Além disso, Guilherme Batista afirma não pedir nenhuma autorização aos responsáveis pela divulgação da imagem dos alunos na internet. Isso porque, segundo ele, são feitas publicações compartilhadas com as próprias escolas, que já possuem as autorizações.
👉🏽 Outro missionário famoso que realiza eventos religiosos em escolas públicas é o Lucas Teodoro. Ele é fundador do Aviva School, que segundo o site da organização, atua em escolas e universidades e tem como o objetivo a “evangelização global”.
O missionário também é responsável por treinar alunos para a realização de intervalos bíblicos e possui um curso que ensina pessoas a evangelizar nas escolas. Neste treinamento, que custa R$ 229,00, é apresentado como ter acesso às escolas, quais são as documentações necessárias e como criar conexão com os alunos, de acordo com o site oficial.
Influenciador Lucas Teodoro em escola
Reprodução/Instagram
Pamela Christiny, de 15 anos, participou do encontro Aviva no Colégio Estadual Professora Maria Luíza dos Santos Silva na cidade de Goianira, Goiás. Ela ressalta que foi uma “experiência cheia de aprendizado sobre a palavra de Jesus”, mas afirmou que os alunos não foram avisados sobre quem daria a palestra.
“No dia, a gente não sabia sobre o que seria o encontro. A nossa coordenação e os nossos professores avisaram que ia ter uma palestra e que era para a gente descer para o pátio, só que ninguém sabia do que ia ser a apresentação. Mas eu já estava desconfiando que seria o Lucas, porque ele já estava indo em escolas da minha cidade”, diz a estudante.

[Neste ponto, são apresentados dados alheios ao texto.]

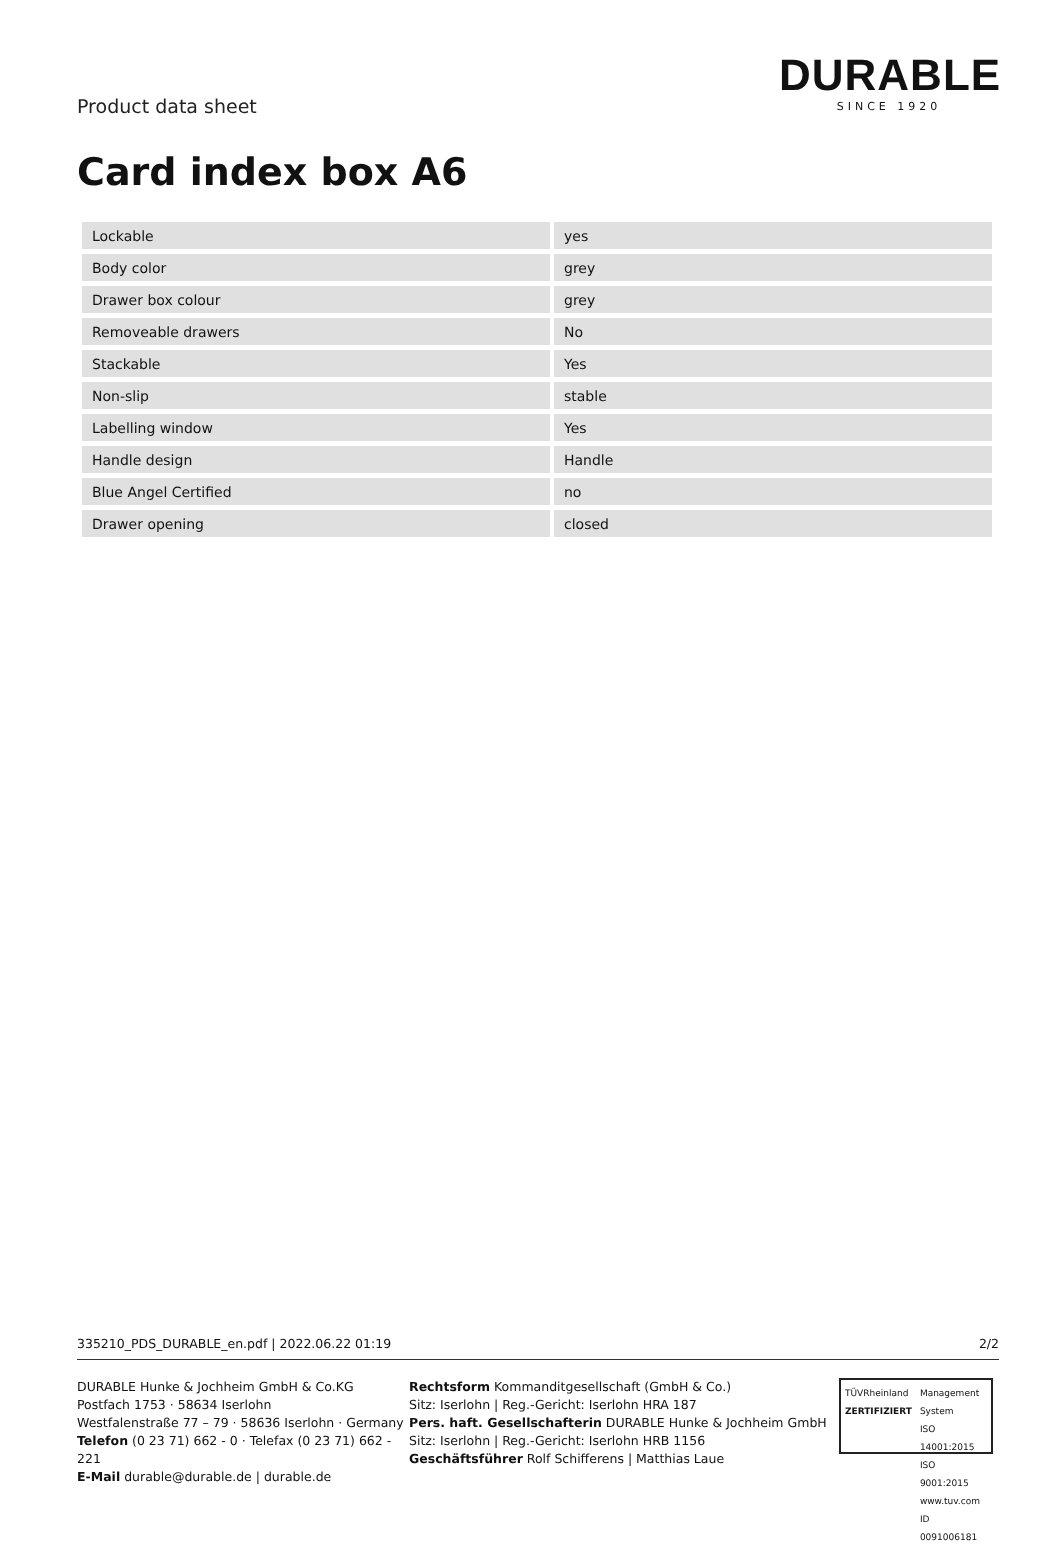Product data sheet
DURABLE
SINCE 1920
Card index box A6
| Lockable | | yes |
| Body color | | grey |
| Drawer box colour | | grey |
| Removeable drawers | | No |
| Stackable | | Yes |
| Non-slip | | stable |
| Labelling window | | Yes |
| Handle design | | Handle |
| Blue Angel Certified | | no |
| Drawer opening | | closed |
335210_PDS_DURABLE_en.pdf | 2022.06.22 01:19 2/2
DURABLE Hunke & Jochheim GmbH & Co.KG
Postfach 1753 · 58634 Iserlohn
Westfalenstraße 77 – 79 · 58636 Iserlohn · Germany
Telefon (0 23 71) 662 - 0 · Telefax (0 23 71) 662 - 221
E-Mail durable@durable.de | durable.de
Rechtsform Kommanditgesellschaft (GmbH & Co.)
Sitz: Iserlohn | Reg.-Gericht: Iserlohn HRA 187
Pers. haft. Gesellschafterin DURABLE Hunke & Jochheim GmbH
Sitz: Iserlohn | Reg.-Gericht: Iserlohn HRB 1156
Geschäftsführer Rolf Schifferens | Matthias Laue
TÜVRheinland
ZERTIFIZIERT
Management System
ISO 14001:2015
ISO 9001:2015
www.tuv.com
ID 0091006181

Lucas Teodoro e a coordenação do Colégio Estadual Professora Maria Luíza dos Santos Silva não responderam o contato do g1 até a mais recente atualização desta reportagem.

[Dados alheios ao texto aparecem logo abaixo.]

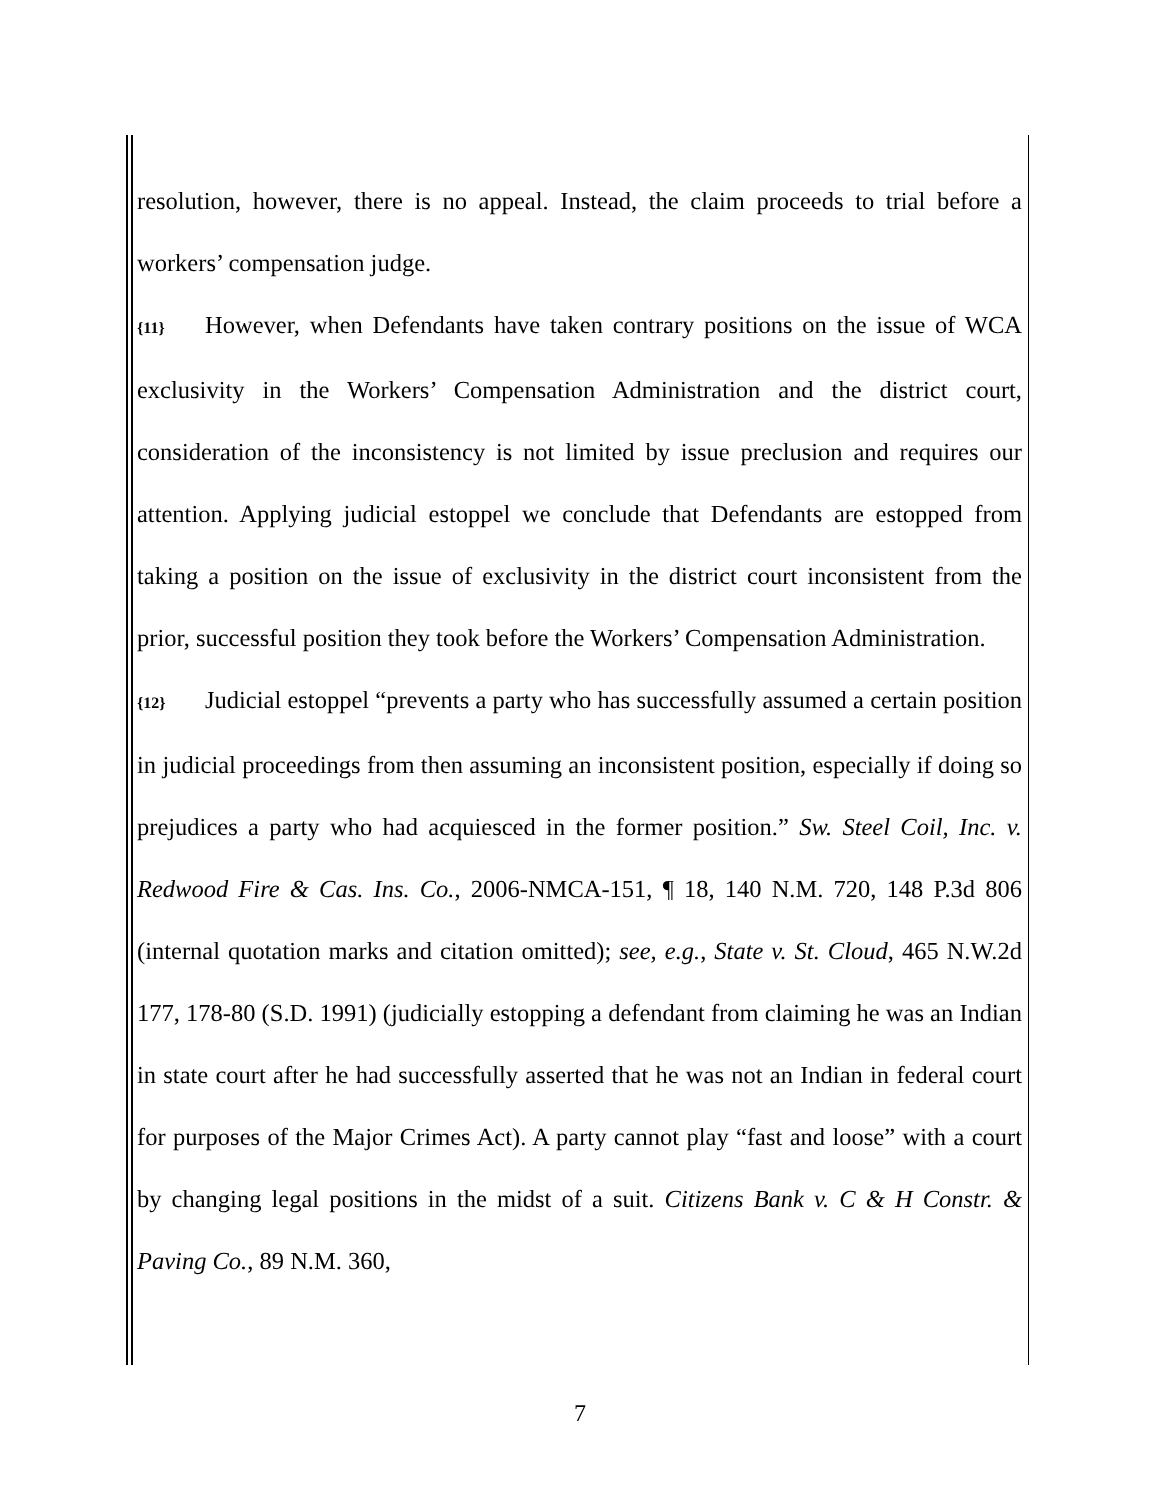resolution, however, there is no appeal. Instead, the claim proceeds to trial before a workers’ compensation judge.
{11} However, when Defendants have taken contrary positions on the issue of WCA exclusivity in the Workers’ Compensation Administration and the district court, consideration of the inconsistency is not limited by issue preclusion and requires our attention. Applying judicial estoppel we conclude that Defendants are estopped from taking a position on the issue of exclusivity in the district court inconsistent from the prior, successful position they took before the Workers’ Compensation Administration.
{12} Judicial estoppel “prevents a party who has successfully assumed a certain position in judicial proceedings from then assuming an inconsistent position, especially if doing so prejudices a party who had acquiesced in the former position.” Sw. Steel Coil, Inc. v. Redwood Fire & Cas. Ins. Co., 2006-NMCA-151, ¶ 18, 140 N.M. 720, 148 P.3d 806 (internal quotation marks and citation omitted); see, e.g., State v. St. Cloud, 465 N.W.2d 177, 178-80 (S.D. 1991) (judicially estopping a defendant from claiming he was an Indian in state court after he had successfully asserted that he was not an Indian in federal court for purposes of the Major Crimes Act). A party cannot play “fast and loose” with a court by changing legal positions in the midst of a suit. Citizens Bank v. C & H Constr. & Paving Co., 89 N.M. 360,
7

O advogado Álvaro Jorge, professor de direito da Fundação Getúlio Vargas (FGV), explica que o fato de os alunos não serem avisados e o conteúdo das supostas palestras podem ser problemáticos, diante da Constituição.
Palestras de várias religiões distintas que sejam convocadas em escolas públicas, desde que não sejam obrigatórias, não são problemáticas a princípio. Outras atividades que sejam de apoio aos estudantes também está tudo bem. O que não pode é dissimular uma atividade religiosa, dizendo que ela é uma atividade de empoderamento dos adolescentes ou palestra motivacional, e obrigar a participação quando, na verdade, o que está tendo ali é um ato religioso.

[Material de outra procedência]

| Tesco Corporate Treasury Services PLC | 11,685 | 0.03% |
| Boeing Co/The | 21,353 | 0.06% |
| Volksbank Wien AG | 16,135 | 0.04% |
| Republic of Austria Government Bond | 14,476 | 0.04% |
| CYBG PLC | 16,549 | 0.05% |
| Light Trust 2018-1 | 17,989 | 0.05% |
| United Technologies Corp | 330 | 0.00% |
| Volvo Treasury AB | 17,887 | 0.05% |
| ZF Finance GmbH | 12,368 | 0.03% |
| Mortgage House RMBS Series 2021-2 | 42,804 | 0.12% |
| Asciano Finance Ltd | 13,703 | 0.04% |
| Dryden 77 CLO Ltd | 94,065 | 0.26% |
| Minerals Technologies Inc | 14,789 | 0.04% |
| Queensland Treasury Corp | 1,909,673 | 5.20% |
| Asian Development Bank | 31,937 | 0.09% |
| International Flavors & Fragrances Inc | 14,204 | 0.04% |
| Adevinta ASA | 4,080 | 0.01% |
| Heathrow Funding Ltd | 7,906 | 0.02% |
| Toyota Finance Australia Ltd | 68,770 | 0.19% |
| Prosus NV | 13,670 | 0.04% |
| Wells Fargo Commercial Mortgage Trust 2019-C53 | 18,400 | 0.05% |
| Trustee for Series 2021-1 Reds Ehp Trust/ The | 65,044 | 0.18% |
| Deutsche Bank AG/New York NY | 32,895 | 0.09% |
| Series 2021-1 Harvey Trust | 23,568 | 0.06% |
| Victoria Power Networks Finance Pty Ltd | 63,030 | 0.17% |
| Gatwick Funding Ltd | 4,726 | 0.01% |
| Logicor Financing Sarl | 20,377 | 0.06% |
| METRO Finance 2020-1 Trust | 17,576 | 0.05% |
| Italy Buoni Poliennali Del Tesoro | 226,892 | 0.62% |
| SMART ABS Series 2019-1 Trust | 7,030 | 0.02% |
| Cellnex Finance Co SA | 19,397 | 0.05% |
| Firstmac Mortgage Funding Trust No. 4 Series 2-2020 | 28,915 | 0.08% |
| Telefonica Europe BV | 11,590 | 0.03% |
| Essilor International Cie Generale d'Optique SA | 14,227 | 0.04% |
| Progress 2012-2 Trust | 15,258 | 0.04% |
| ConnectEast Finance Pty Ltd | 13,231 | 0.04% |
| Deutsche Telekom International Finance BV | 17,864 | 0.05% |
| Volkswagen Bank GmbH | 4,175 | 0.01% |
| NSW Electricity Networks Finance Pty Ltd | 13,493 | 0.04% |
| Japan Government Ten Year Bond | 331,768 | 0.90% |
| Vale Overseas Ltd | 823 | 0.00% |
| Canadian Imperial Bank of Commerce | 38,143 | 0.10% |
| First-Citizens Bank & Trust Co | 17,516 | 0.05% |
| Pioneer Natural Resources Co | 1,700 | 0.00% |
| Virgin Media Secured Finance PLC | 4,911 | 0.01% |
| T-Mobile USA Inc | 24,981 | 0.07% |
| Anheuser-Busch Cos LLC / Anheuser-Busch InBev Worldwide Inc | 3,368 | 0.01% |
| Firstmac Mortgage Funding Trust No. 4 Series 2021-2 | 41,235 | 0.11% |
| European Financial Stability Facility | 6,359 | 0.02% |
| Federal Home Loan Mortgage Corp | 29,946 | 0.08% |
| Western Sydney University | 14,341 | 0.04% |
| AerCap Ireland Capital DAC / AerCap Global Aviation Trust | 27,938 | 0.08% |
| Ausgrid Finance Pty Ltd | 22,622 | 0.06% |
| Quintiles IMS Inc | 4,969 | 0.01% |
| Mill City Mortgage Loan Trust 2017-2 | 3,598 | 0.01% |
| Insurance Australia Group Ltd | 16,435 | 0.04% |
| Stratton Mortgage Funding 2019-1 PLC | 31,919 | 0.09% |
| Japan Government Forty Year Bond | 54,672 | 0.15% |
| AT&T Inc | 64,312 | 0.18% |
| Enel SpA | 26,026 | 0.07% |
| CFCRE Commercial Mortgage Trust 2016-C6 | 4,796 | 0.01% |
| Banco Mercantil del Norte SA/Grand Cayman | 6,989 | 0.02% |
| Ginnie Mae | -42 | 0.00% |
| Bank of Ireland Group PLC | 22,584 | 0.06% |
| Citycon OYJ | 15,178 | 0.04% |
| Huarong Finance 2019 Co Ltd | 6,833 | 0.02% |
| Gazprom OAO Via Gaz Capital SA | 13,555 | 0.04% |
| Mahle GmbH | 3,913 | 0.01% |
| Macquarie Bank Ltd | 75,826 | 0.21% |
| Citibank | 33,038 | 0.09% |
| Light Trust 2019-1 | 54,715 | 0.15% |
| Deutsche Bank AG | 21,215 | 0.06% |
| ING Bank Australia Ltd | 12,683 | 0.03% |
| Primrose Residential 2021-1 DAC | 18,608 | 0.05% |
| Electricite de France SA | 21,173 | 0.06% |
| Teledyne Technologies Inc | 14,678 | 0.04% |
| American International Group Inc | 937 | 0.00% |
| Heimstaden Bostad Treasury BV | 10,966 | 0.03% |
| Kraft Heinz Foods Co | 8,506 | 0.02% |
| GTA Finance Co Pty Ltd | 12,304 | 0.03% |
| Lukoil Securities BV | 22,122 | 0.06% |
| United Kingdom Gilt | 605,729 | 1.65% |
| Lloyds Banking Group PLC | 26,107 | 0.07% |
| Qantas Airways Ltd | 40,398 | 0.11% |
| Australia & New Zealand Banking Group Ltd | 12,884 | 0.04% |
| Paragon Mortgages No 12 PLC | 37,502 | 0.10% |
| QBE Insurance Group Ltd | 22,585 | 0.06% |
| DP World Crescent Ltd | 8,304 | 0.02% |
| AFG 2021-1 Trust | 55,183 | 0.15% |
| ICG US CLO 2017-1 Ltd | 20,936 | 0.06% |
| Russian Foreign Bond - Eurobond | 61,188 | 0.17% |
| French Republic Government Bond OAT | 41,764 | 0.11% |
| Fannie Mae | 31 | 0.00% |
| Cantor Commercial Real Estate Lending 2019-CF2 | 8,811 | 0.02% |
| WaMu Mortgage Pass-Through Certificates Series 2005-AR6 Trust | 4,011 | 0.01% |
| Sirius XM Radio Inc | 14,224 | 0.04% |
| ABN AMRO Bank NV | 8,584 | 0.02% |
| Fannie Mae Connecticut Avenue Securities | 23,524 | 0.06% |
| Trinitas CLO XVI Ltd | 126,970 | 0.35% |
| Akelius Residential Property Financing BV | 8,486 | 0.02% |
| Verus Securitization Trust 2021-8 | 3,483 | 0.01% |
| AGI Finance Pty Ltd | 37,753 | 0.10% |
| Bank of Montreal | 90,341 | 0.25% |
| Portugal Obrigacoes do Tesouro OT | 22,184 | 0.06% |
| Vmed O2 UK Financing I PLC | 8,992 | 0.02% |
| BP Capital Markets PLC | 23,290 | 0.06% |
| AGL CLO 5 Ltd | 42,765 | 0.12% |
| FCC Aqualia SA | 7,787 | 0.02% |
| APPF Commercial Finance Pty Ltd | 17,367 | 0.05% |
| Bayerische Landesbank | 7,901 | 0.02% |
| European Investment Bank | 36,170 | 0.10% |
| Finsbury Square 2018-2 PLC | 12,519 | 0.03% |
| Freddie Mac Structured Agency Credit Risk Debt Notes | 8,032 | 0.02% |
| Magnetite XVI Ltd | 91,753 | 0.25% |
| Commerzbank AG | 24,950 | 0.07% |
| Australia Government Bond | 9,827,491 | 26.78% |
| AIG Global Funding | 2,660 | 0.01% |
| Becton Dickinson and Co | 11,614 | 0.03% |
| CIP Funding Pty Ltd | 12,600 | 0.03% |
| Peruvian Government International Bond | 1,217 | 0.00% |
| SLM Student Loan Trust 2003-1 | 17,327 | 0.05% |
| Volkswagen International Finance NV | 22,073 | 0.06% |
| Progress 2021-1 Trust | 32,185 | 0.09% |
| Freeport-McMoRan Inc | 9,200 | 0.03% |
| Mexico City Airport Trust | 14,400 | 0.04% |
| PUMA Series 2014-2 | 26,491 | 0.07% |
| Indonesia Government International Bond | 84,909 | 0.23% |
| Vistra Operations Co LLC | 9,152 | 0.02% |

Já o professor Eulálio Figueira, doutor em ciência da religião e chefe do departamento de ciências Sociais da Pontifícia Universidade Católica de São Paulo (PUC-SP), aponta que há a necessidade deixar claro os limites entre escola, religião e apoio aos alunos.
Ele cita, por exemplo, que as instituições precisam ter claro de quem é o papel de prestar apoio psicológico em casos de saúde mental (que deve ser prestado por profissionais especializados) e o que é a ação dos pregadores.
"Na escola e em lugares públicos, há a necessidade de separar a religião de problemas que não são religiosos. No caso da depressão e da ansiedade, não é papel de um religioso ir à escola; é preciso o acompanhamento de um psicólogo, de um profissional da saúde. É necessário um profissional, e não um pregador. A religião não resolve esses problemas por si só. Isso pode confundir os alunos, fazendo-os acreditar que estão em uma condição difícil porque não oram a Deus corretamente ou não seguem a religião", disse o professor.
O Brasil adota a separação entre Estado e Igreja (Estado laico), o que significa que o Estado não pode adotar ou privilegiar uma só religião e, sim, tolerar todas as religiões existentes. É isso que garante a liberdade de crença e de consciência religiosa, conforme o artigo 5° da Constituição.
Nas escolas públicas, esse preceito não seria diferente. Conforme o advogado Salomão Ismail Filho, promotor de Justiça do Ministério Público de Pernambuco (MPPE), os alunos podem “exercer a sua liberdade de crença desde que respeitem os limites da escola e dos outros estudantes, que também possuem o direito de ter ou não ter religião”.
“Se o jovem está no intervalo e ele quer se reunir com outros colegas para conversar ou fazer uma oração entre eles, desde que não esteja incomodando ninguém, eu não vejo problema algum, seguindo o princípio de liberdade de crença. Ao invés de chamar de ‘intervalo bíblico’, eu procuro chamar de ‘intervalo religioso’ para agregar outras religiões”, ressalta.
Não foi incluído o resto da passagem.